Thursday, April 30, 2009

Why is the low-end market really busy and the high-end market really slow?

The simple answer is LOANS and PRICES.

The low-end market has prices at 25% to 50% down from 3 years ago. We are back to around 2002-2003 prices and they are starting to look like bargains. The pendulum effect in market swings often leads to "overshoot" in market corrections. I think we are close to that territory now.

HOWEVER, that would not be important if loans were not available. Loans at this end of the market, and even up to $ 729,000 FHA, are there if you have good credit, and the interest rates are really low. First time buyer incentives are tremendous. Anyone who can buy right now should be doing so. A first time buyer may even end up with net payments after tax relief less than their rent !

The high-end market is tough. Why? 30 year loans over $ 729,000 are expensive and hard to get. So, if you want to buy a house for $ 2 million with a good loan, you need over $ 1.25 million in cash or equity. This is in a market where investors stocks are way down, business profits are down, and many people in this range used stated income loans to buy their present houses....stated income loans are almost impossible to get right now.

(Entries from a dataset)
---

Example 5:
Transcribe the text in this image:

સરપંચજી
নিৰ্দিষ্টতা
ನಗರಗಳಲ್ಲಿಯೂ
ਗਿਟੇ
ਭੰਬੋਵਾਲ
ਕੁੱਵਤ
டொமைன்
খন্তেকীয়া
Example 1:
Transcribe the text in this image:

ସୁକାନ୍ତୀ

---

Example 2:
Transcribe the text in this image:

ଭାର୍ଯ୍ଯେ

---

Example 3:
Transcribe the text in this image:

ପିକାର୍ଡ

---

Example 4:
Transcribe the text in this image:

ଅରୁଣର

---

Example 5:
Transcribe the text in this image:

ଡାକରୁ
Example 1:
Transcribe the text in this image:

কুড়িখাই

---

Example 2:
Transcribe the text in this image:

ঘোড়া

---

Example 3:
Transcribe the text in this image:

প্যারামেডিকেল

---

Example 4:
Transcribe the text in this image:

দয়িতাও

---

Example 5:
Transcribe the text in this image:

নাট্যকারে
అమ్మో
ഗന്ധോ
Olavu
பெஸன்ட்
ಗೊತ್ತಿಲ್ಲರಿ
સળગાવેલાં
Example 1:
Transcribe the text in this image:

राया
...
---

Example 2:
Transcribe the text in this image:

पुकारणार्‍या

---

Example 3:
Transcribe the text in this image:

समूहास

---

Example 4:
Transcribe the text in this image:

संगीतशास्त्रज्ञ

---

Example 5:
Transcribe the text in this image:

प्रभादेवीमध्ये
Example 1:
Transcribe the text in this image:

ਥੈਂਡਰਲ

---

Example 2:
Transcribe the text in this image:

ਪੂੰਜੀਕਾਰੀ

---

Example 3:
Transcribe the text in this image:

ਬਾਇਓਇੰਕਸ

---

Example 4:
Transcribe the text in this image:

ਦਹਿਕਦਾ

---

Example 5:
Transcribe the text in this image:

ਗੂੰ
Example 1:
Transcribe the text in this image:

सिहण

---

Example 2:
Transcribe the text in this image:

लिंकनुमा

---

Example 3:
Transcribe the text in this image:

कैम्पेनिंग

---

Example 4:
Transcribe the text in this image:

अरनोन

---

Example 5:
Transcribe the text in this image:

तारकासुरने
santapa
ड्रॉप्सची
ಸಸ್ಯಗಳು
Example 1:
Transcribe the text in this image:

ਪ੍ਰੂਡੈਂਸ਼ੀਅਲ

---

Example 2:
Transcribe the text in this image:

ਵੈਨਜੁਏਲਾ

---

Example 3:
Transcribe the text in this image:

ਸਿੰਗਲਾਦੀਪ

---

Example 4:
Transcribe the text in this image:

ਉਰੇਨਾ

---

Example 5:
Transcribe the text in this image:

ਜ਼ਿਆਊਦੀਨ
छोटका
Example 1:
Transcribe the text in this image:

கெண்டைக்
==
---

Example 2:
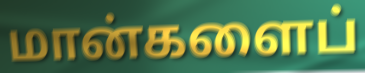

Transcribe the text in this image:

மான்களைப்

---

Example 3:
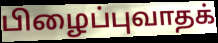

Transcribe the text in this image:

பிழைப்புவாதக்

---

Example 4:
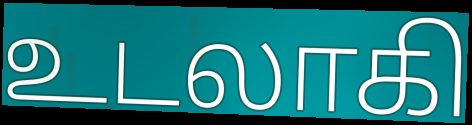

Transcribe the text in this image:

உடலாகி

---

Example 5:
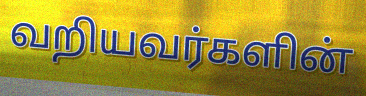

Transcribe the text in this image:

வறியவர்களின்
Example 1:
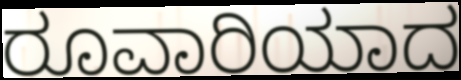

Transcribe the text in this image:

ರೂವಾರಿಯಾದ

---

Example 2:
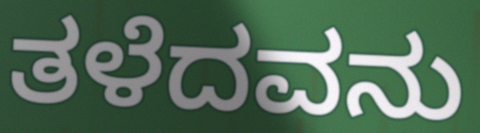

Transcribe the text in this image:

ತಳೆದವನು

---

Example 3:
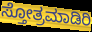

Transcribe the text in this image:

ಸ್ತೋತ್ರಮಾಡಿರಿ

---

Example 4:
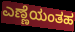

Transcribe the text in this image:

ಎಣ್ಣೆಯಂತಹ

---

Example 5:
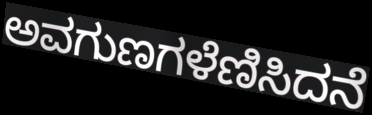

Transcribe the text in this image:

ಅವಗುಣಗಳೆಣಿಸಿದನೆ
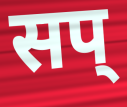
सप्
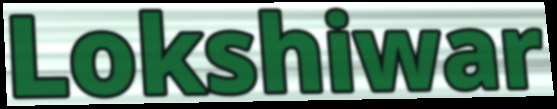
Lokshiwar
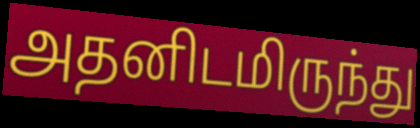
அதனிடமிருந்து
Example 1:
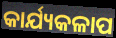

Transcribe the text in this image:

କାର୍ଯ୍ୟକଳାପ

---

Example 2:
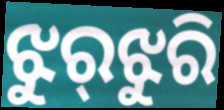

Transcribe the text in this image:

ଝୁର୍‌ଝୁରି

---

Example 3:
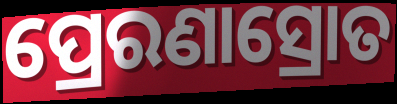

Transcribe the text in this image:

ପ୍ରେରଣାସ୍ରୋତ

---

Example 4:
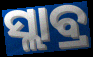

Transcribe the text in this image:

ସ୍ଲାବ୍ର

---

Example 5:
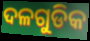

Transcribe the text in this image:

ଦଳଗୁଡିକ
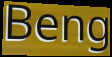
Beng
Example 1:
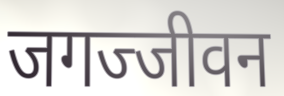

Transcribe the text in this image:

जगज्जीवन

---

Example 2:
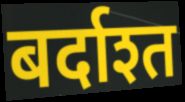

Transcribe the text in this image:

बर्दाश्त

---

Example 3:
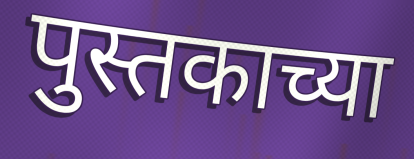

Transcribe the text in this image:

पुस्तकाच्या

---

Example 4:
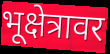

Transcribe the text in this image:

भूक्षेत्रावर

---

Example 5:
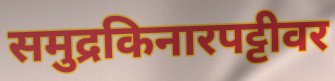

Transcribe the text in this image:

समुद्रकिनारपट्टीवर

# Exercise instructions
a) Answer these questions from the post on the housing market:
(i) By how much are low-end prices down from 3 years ago?
(ii) Up to what FHA loan amount does the post say loans are available?
(iii) How much cash or equity does the post say is needed to buy a $2 million house with a good loan?
b) Substitute "good deals" for "bargains" in the housing market post, and write out the passage starting at "Why is the low-end" and ending at "their rent !".

# Results of the exercise
a)
(i) 25% to 50%
(ii) $729,000
(iii) Over $1.25 million

b)
Why is the low-end market really busy and the high-end market really slow?

The simple answer is LOANS and PRICES.

The low-end market has prices at 25% to 50% down from 3 years ago. We are back to around 2002-2003 prices and they are starting to look like good deals. The pendulum effect in market swings often leads to "overshoot" in market corrections. I think we are close to that territory now.

HOWEVER, that would not be important if loans were not available. Loans at this end of the market, and even up to $ 729,000 FHA, are there if you have good credit, and the interest rates are really low. First time buyer incentives are tremendous. Anyone who can buy right now should be doing so. A first time buyer may even end up with net payments after tax relief less than their rent !